A morte de uma irmã querida é traumática, e então recordei a morte de uma irmã que vivia em Israel, que ocorreu pouco antes da derrubada das Torres Gêmeas de Nova York. As tragédias me sacudiram, e não passou muito tempo comecei a me interessar pelos sobreviventes dos Andes. Ver o filme e, principalmente, ler o livro é uma experiência de vida. São histórias de incríveis desafios. É conviver com seres humanos que aprenderam a ser solidários. A importância de amar os demais é essencial. Um grupo unido, com coragem, para enfrentar o medo da morte sempre. Aliás, o medo e a coragem são duas faces da mesma moeda.
Fiquei emocionado, no filme, com as palavras de Numa Turcatti, em 11 de dezembro de 1972. Palavras de gratidão a um grupo fraterno, palavras de letras corajosas, enfrentando a morte. Há muita curiosidade sobre como o grupo enfrentou os riscos constantes: após a queda, com muitas mortes, veio uma avalanche – e mais mortos. Eles aprenderam a se encorajar e nunca se resignar: essa foi a sabedoria chave para superar tantos perigos. Logo entenderam, por exemplo, que nas montanhas não convinha chorar, pois não se podia perder o sal pelas lágrimas. Foi imperioso se alimentar de carne humana, não havia mais nada, e com o tempo todos entenderam essa lição primitiva de humanidade. Dormiam abraçados e se massageavam devido ao frio congelante, e assim se aqueciam física e afetivamente. Foi o caminho para se salvarem.
O filme e o livro A Sociedade da Neve contêm histórias que aquecem os corações, despertam o sentimento do espetáculo que são as amizades. No Museu da Sociedade da Neve, em Montevidéu, pode-se ver nas paredes algumas das palavras essenciais para o grupo dos Andes: Atitude, Amor, Fé, Disciplina, Vida. Cinco palavras sobre as quais podemos pensar e conversar, pois um dia as conversas voltarão a ser essenciais.
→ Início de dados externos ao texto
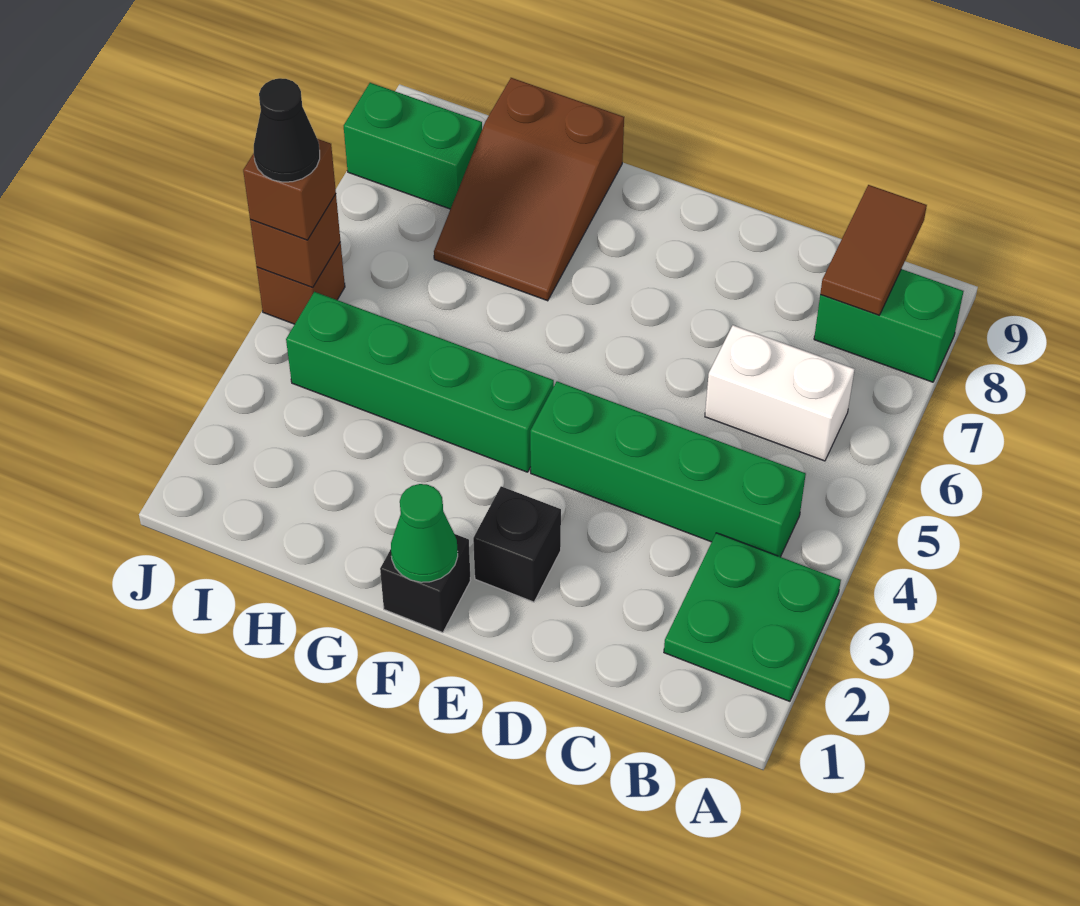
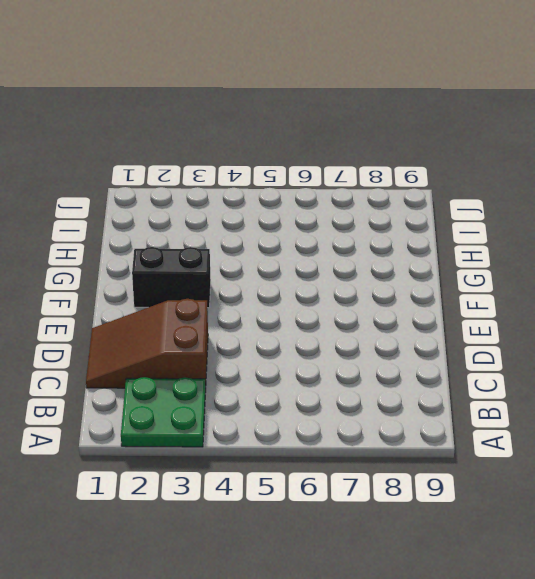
brown 2x3 slope [86,299,208,388] -> brown 2x3 slope moved to [434,78,624,301]
black 1x2 brick [132,247,211,308] -> none
none -> green 1x2 brick [814,269,963,382]
none -> green 1x4 brick [530,381,806,557]
none -> white 1x2 brick [705,325,855,461]

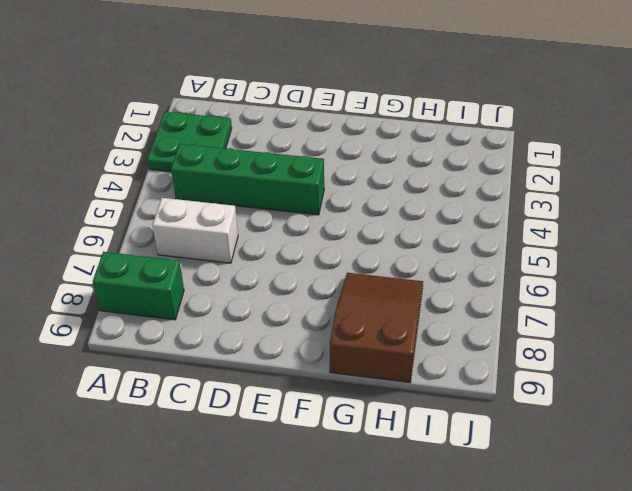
none -> black 1x1 brick [473,486,561,602]
none -> black 1x1 brick [380,534,471,633]
none -> green 1x4 brick [286,292,554,472]

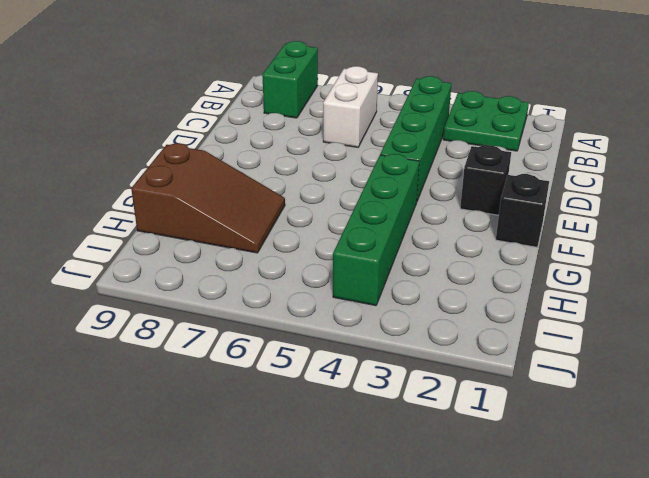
none -> green 1x2 brick [344,83,482,209]
none -> brown 1x1 brick [257,242,345,324]
none -> brown 1x2 tile [820,185,927,315]

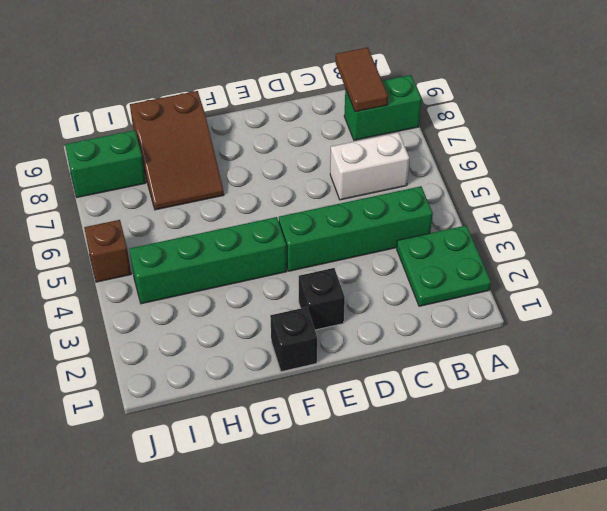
none -> green 1x1 cone [391,484,458,582]
none -> brown 1x1 brick [250,194,340,287]
none -> brown 1x1 brick [243,139,336,240]

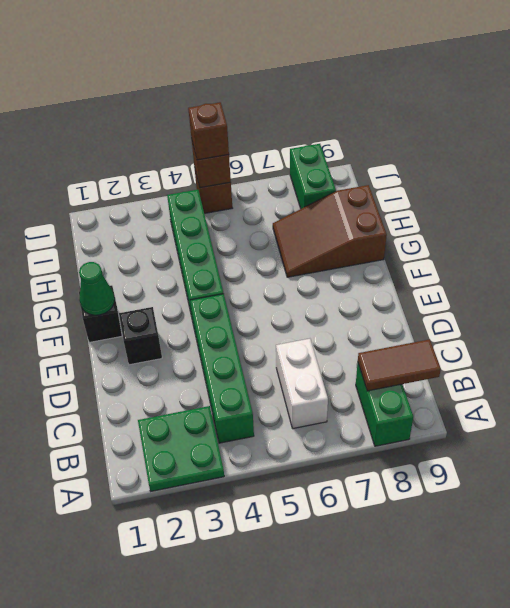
none -> black 1x1 cone [254,78,320,182]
Em seu depoimento, Nando Parrado, o líder dos expedicionários, diz: “Nunca fomos pessoas melhores do que quando estávamos nos Andes. Ali não havia interferência externa, não havia dinheiro, não havia intolerância, não havia hipocrisia”. O mundo se interessa pela história também para se reconciliar consigo mesmo. No pior dos desamparos, um grupo construiu uma sociedade, uma utopia, a sociedade da neve.